What you need to do: Say how many lines of the listing below include "Développer". Write only that number.
◆ ◆ ◆ ◆ ◆
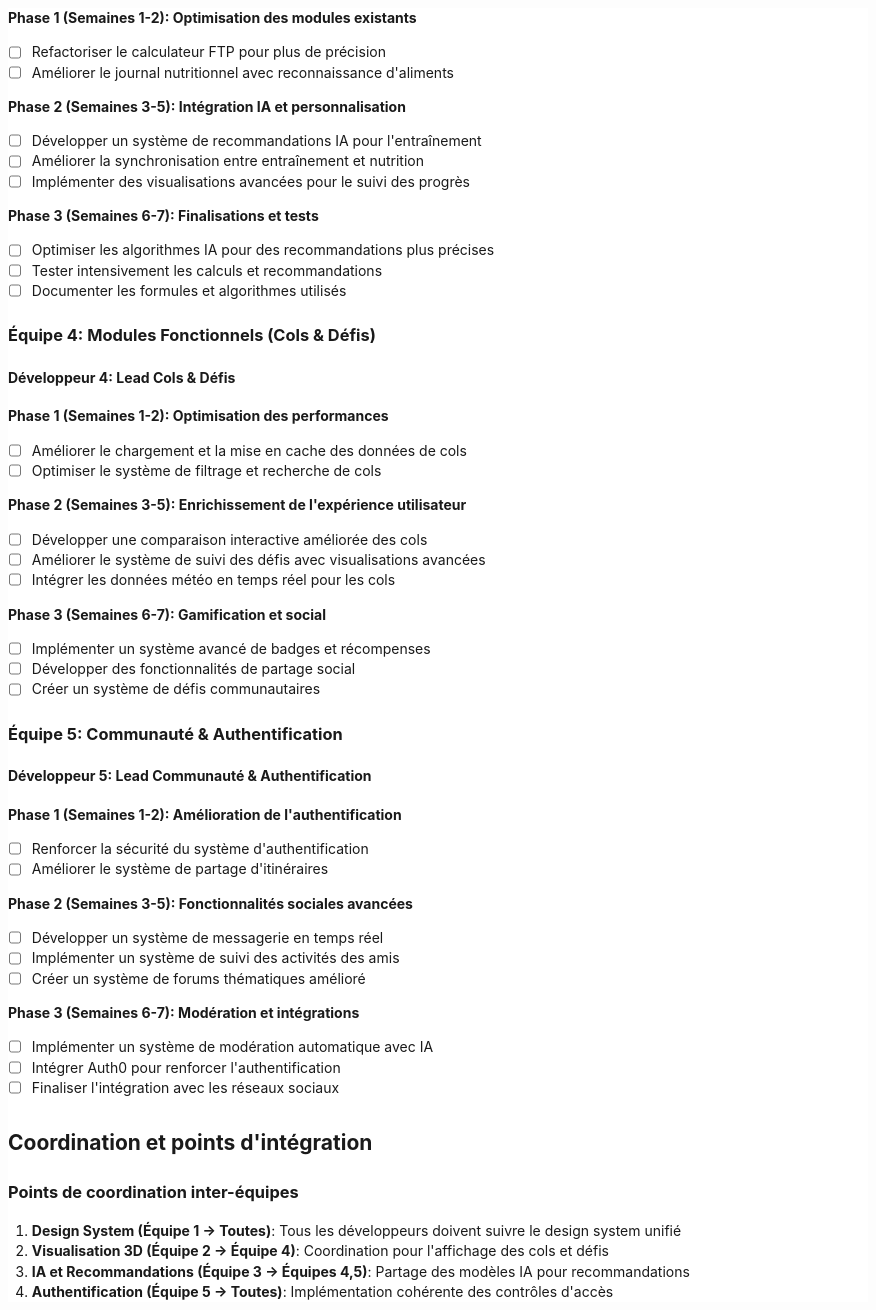 **Phase 1 (Semaines 1-2): Optimisation des modules existants**
- [ ] Refactoriser le calculateur FTP pour plus de précision
- [ ] Améliorer le journal nutritionnel avec reconnaissance d'aliments

**Phase 2 (Semaines 3-5): Intégration IA et personnalisation**
- [ ] Développer un système de recommandations IA pour l'entraînement
- [ ] Améliorer la synchronisation entre entraînement et nutrition
- [ ] Implémenter des visualisations avancées pour le suivi des progrès

**Phase 3 (Semaines 6-7): Finalisations et tests**
- [ ] Optimiser les algorithmes IA pour des recommandations plus précises
- [ ] Tester intensivement les calculs et recommandations
- [ ] Documenter les formules et algorithmes utilisés

### Équipe 4: Modules Fonctionnels (Cols & Défis)

#### Développeur 4: Lead Cols & Défis

**Phase 1 (Semaines 1-2): Optimisation des performances**
- [ ] Améliorer le chargement et la mise en cache des données de cols
- [ ] Optimiser le système de filtrage et recherche de cols

**Phase 2 (Semaines 3-5): Enrichissement de l'expérience utilisateur**
- [ ] Développer une comparaison interactive améliorée des cols
- [ ] Améliorer le système de suivi des défis avec visualisations avancées
- [ ] Intégrer les données météo en temps réel pour les cols

**Phase 3 (Semaines 6-7): Gamification et social**
- [ ] Implémenter un système avancé de badges et récompenses
- [ ] Développer des fonctionnalités de partage social
- [ ] Créer un système de défis communautaires

### Équipe 5: Communauté & Authentification

#### Développeur 5: Lead Communauté & Authentification

**Phase 1 (Semaines 1-2): Amélioration de l'authentification**
- [ ] Renforcer la sécurité du système d'authentification
- [ ] Améliorer le système de partage d'itinéraires

**Phase 2 (Semaines 3-5): Fonctionnalités sociales avancées**
- [ ] Développer un système de messagerie en temps réel
- [ ] Implémenter un système de suivi des activités des amis
- [ ] Créer un système de forums thématiques amélioré

**Phase 3 (Semaines 6-7): Modération et intégrations**
- [ ] Implémenter un système de modération automatique avec IA
- [ ] Intégrer Auth0 pour renforcer l'authentification
- [ ] Finaliser l'intégration avec les réseaux sociaux

## Coordination et points d'intégration

### Points de coordination inter-équipes
1. **Design System (Équipe 1 → Toutes)**: Tous les développeurs doivent suivre le design system unifié
2. **Visualisation 3D (Équipe 2 → Équipe 4)**: Coordination pour l'affichage des cols et défis
3. **IA et Recommandations (Équipe 3 → Équipes 4,5)**: Partage des modèles IA pour recommandations
4. **Authentification (Équipe 5 → Toutes)**: Implémentation cohérente des contrôles d'accès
◆ ◆ ◆ ◆ ◆
Reply to the exercise: 4